DOCUMENT SECTION:
◆ ◆ ◆ ◆ ◆ ◆ ◆
Most association studies between pregnancy and immunoregulatory molecules have focused mainly on CTLA-4.17, 18, 27 The T regulatory (Treg) cells that express the activation marker CTLA-4 are critical for the maintenance of maternal tolerance to fetal antigens.8, 9 Additionally, a decreased ratio of CTLA-4(+)/CD28(+) expression, both in peripheral blood and in deciduas, seems to be associated with pregnancy loss.28 Several studies have shown that ICOS has a pivotal role in T-cell activation and in Th1/Th2 differentiation.29 Despite this, the role of ICOS has not been previously investigated in pregnancy, a condition that is clearly influenced by these processes. To the best of our knowledge, this is the first study to simultaneously evaluate these three immunoregulatory molecule gene polymorphisms in pregnancy.

We observed a significantly lower frequency of the ICOS −1564 T allele and of the TT genotype in the women with PE compared with the controls. Similar results were reported in patients with type 1 diabetes.30 In a study involving Finnish and Estonian participants, Douroudis et al.30 detected a marginally significant decrease in frequency of the CTIC154_1 T allele in the group of type 1 diabetics. Thus, this gene polymorphism might be related to the immune/inflammation processes. Although little is known about the functional role of this polymorphism, other investigators have reported that variations in noncoding regions may influence the mRNA of the ICOS gene and subsequently affect its expression.29, 31

Jääskeläinen et al.18 did not detect an association between the CTLA-4 +49 genotype and PE, but did detect an increased frequency of the G allele in Finnish PE patients. In contrast, an increased frequency of the GA genotype was reported among Iranian women with severe PE.17 Our data also showed an increased frequency of the GA genotype in Brazilian women with severe PE; however, this difference was not confirmed after the Bonferroni correction. These controversial findings could be attributed to the sample size, statistical analysis and differences in the polymorphism distribution among races.

The CTLA-4 expression seems to be critical for the suppressive effects of Treg cells.32 Although none of the three studies evaluated the expression of this molecule, differences in this polymorphism seem to modify the CTLA-4 expression and compromise the activity of the Treg cells.8, 33, 34

Further studies are needed to validate the biological significance of the ICOS (−1564 T/C) gene polymorphism identified in the present study. Although the number of participants was not large, ours is the first study to investigate the association between PE and this specific genetic marker. These results need to be replicated in larger groups of women and in more ethnically diverse populations.
◆ ◆ ◆ ◆ ◆ ◆ ◆
DATA SUPPLIED:
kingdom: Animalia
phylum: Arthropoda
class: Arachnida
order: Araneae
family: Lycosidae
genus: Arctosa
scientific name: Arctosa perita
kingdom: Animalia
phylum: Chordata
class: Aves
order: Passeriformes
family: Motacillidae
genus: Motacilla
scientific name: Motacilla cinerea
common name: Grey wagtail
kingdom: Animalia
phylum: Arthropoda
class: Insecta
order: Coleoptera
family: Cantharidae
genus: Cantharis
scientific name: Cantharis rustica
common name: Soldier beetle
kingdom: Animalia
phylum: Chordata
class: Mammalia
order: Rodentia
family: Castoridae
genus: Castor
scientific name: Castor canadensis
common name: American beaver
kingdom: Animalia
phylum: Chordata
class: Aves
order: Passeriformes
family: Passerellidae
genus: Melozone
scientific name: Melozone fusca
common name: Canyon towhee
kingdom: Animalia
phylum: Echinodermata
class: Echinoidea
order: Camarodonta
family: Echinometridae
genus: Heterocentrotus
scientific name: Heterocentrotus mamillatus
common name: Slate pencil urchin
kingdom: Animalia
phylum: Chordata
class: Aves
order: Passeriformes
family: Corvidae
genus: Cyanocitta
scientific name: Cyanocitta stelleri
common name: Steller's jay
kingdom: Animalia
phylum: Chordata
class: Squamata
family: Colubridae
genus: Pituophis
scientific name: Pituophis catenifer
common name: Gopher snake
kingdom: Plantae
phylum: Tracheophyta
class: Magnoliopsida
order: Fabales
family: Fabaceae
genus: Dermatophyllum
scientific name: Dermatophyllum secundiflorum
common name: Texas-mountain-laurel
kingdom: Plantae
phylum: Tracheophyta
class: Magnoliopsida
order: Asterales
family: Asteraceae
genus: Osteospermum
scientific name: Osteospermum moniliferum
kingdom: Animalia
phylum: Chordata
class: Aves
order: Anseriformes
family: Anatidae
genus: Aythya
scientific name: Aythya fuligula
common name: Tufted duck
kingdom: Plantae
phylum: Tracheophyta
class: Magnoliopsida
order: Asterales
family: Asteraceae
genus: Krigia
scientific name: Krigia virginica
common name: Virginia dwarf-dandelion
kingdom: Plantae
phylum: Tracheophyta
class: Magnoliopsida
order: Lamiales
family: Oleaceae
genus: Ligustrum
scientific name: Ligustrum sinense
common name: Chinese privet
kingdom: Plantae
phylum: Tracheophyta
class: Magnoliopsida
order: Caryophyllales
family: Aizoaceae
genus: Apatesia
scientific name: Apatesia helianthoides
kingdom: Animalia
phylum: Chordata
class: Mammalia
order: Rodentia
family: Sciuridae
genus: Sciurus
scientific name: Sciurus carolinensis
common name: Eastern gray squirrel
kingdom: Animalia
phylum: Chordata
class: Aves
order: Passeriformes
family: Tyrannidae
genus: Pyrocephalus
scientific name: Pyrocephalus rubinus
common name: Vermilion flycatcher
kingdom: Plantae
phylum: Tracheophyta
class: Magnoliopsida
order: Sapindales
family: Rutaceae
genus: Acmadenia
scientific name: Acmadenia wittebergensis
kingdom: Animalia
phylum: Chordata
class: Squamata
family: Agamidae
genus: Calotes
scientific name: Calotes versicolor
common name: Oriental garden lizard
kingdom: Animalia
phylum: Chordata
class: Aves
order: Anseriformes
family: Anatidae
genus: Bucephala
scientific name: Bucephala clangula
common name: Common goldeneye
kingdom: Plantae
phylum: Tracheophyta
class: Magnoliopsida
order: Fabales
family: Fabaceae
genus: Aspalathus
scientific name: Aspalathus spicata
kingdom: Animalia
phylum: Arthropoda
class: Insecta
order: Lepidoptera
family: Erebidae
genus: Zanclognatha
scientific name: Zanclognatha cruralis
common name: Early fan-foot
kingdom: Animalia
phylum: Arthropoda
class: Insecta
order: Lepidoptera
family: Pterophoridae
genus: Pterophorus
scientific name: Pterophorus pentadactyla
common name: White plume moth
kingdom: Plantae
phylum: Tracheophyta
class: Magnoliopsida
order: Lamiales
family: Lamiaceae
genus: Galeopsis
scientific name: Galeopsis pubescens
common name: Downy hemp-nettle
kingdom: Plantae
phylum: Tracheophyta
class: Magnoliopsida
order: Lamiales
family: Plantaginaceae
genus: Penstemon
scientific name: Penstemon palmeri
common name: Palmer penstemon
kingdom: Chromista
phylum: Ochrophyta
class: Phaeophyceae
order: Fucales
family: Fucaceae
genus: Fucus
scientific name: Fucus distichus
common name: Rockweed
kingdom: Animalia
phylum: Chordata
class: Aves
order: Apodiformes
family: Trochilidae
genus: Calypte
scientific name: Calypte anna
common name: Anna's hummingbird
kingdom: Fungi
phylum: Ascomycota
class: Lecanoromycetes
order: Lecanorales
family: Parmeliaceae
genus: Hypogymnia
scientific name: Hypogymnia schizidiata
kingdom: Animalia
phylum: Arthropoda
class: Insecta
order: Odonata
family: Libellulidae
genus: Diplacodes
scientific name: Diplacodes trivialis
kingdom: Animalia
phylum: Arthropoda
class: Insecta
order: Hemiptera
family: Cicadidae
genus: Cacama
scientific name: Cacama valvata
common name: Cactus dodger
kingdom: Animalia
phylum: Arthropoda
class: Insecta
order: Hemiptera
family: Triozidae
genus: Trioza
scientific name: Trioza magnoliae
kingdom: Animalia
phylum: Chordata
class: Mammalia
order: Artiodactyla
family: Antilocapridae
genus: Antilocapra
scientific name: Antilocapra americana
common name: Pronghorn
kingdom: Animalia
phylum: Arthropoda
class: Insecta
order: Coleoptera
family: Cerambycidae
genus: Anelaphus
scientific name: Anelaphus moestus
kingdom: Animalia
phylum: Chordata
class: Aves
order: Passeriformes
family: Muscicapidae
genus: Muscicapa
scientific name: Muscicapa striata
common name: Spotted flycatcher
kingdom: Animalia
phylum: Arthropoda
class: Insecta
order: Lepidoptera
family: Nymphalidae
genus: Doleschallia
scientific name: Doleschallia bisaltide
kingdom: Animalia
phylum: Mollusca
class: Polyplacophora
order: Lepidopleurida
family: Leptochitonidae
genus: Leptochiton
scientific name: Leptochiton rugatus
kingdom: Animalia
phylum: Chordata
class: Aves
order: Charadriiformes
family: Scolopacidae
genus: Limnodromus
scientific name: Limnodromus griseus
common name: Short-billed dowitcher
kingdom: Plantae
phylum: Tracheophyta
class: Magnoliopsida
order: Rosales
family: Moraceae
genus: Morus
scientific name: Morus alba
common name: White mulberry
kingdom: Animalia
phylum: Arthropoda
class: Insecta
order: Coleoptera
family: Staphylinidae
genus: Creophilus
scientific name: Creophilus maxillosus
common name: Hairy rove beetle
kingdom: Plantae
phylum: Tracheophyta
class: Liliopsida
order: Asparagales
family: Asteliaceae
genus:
◆ ◆ ◆ ◆ ◆ ◆ ◆
EXERCISE DESCRIPTION: Please duplicate everything from "Further studies are" down to "ethnically diverse populations." in the text on immunoregulatory gene polymorphisms in pregnancy, word for word.

REPLY:
Further studies are needed to validate the biological significance of the ICOS (−1564 T/C) gene polymorphism identified in the present study. Although the number of participants was not large, ours is the first study to investigate the association between PE and this specific genetic marker. These results need to be replicated in larger groups of women and in more ethnically diverse populations.